DIRECTIONS:
Look through the records, and wherever the string "SELECT" turns up, copy out that line.

DATA FOR ANALYSIS:
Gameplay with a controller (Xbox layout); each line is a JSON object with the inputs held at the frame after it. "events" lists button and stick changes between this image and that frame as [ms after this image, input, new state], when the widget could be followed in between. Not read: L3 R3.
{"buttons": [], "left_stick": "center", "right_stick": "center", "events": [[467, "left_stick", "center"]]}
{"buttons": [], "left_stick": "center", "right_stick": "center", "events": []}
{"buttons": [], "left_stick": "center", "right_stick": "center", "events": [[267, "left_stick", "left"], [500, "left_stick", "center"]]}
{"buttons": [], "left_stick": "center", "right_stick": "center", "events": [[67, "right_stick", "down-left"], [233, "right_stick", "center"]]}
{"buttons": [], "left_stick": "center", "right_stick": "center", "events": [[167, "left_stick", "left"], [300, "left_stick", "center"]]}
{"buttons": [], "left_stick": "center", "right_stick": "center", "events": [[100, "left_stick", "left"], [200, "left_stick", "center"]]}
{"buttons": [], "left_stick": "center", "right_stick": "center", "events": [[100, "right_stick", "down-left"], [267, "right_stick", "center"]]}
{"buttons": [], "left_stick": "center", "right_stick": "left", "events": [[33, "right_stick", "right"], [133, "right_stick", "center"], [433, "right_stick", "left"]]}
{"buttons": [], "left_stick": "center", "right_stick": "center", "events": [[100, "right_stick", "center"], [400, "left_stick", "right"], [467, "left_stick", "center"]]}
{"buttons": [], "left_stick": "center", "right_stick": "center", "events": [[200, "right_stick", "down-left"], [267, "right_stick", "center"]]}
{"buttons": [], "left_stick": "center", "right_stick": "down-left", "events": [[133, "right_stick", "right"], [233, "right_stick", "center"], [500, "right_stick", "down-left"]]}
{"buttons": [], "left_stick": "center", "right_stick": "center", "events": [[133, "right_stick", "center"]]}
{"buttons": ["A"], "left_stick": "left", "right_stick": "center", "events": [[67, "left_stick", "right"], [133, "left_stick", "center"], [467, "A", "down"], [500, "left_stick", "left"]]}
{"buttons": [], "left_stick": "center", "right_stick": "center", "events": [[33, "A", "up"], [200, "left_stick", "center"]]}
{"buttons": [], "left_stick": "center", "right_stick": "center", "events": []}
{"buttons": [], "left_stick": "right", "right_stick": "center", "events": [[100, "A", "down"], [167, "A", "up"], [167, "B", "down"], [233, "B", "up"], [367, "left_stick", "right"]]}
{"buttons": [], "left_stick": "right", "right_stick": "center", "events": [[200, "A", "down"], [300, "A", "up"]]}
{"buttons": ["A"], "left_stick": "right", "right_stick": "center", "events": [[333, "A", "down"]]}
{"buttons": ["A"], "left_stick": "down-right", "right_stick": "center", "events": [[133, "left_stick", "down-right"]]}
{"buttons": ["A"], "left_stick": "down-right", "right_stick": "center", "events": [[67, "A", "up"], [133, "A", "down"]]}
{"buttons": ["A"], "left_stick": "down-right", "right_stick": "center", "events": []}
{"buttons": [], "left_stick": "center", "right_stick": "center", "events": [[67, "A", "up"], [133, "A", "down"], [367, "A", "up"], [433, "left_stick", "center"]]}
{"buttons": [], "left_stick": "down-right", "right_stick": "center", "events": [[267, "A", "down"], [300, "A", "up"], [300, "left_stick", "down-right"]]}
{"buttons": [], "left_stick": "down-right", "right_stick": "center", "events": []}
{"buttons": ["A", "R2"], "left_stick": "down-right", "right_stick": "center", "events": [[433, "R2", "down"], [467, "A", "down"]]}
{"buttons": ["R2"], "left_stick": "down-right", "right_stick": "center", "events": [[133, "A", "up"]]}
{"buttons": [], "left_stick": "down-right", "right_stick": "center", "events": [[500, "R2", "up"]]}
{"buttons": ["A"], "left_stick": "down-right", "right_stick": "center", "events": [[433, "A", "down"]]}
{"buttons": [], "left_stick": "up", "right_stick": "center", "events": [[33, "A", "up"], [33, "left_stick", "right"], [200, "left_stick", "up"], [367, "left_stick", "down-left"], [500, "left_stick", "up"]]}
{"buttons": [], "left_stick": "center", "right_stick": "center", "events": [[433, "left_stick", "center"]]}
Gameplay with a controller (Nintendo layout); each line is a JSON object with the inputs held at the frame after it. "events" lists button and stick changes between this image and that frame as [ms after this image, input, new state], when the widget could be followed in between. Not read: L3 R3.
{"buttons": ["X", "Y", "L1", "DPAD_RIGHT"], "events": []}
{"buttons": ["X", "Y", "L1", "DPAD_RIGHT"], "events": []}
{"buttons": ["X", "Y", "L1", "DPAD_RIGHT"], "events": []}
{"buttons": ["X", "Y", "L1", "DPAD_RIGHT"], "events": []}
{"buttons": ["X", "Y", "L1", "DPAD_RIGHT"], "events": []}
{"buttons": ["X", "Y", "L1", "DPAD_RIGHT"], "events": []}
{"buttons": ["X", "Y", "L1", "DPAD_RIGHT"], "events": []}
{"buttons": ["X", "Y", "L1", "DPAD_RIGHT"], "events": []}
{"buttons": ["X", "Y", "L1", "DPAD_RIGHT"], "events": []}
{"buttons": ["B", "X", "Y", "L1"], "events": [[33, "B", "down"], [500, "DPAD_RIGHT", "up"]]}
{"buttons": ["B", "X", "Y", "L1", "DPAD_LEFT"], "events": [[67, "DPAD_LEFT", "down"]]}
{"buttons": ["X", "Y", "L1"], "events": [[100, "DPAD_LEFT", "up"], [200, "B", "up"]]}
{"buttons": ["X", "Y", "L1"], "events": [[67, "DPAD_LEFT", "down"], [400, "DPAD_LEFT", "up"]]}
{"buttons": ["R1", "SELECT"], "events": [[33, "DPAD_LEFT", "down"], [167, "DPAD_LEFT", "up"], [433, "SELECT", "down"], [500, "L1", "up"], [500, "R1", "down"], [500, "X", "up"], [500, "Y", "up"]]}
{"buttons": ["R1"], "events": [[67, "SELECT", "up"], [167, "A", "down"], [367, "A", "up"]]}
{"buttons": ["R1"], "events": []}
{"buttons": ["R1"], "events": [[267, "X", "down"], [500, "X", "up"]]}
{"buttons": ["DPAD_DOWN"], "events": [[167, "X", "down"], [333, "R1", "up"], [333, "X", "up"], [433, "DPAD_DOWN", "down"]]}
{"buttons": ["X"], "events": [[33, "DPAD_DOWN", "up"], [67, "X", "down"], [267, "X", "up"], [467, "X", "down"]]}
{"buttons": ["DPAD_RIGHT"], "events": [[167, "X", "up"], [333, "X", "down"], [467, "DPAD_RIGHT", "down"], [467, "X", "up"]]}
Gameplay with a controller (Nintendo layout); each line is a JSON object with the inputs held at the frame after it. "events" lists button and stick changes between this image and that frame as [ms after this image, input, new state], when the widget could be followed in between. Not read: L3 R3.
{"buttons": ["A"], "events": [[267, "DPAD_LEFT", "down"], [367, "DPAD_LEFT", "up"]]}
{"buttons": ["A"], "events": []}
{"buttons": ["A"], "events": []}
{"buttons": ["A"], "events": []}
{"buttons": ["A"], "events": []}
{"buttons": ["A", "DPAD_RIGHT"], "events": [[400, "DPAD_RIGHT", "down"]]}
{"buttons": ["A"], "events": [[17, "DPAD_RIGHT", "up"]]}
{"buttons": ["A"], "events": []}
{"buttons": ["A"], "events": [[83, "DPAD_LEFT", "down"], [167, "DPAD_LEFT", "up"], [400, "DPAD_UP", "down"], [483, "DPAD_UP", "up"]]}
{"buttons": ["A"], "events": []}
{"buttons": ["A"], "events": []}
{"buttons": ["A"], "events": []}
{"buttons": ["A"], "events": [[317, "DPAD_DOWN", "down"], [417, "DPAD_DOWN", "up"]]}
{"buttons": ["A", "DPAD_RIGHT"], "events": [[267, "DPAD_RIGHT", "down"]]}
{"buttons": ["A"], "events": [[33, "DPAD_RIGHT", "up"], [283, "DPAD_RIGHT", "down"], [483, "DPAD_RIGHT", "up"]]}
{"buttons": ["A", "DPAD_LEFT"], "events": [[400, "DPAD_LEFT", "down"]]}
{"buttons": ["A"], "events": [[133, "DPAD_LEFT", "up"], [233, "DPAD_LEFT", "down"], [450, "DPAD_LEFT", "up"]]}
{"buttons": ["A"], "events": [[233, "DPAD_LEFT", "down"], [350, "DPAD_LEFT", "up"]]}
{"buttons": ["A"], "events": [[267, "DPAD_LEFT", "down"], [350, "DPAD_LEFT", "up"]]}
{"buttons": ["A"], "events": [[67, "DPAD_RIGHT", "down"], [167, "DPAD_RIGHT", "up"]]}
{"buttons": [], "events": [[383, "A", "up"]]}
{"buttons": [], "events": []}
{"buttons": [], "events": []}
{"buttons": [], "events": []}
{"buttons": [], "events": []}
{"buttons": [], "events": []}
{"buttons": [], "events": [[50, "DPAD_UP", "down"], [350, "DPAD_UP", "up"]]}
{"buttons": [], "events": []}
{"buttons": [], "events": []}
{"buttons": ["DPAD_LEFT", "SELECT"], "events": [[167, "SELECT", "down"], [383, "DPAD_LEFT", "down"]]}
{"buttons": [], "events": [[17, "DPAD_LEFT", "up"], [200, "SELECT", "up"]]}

EXPECTED OUTPUT:
{"buttons": ["R1", "SELECT"], "events": [[33, "DPAD_LEFT", "down"], [167, "DPAD_LEFT", "up"], [433, "SELECT", "down"], [500, "L1", "up"], [500, "R1", "down"], [500, "X", "up"], [500, "Y", "up"]]}
{"buttons": ["R1"], "events": [[67, "SELECT", "up"], [167, "A", "down"], [367, "A", "up"]]}
{"buttons": ["DPAD_LEFT", "SELECT"], "events": [[167, "SELECT", "down"], [383, "DPAD_LEFT", "down"]]}
{"buttons": [], "events": [[17, "DPAD_LEFT", "up"], [200, "SELECT", "up"]]}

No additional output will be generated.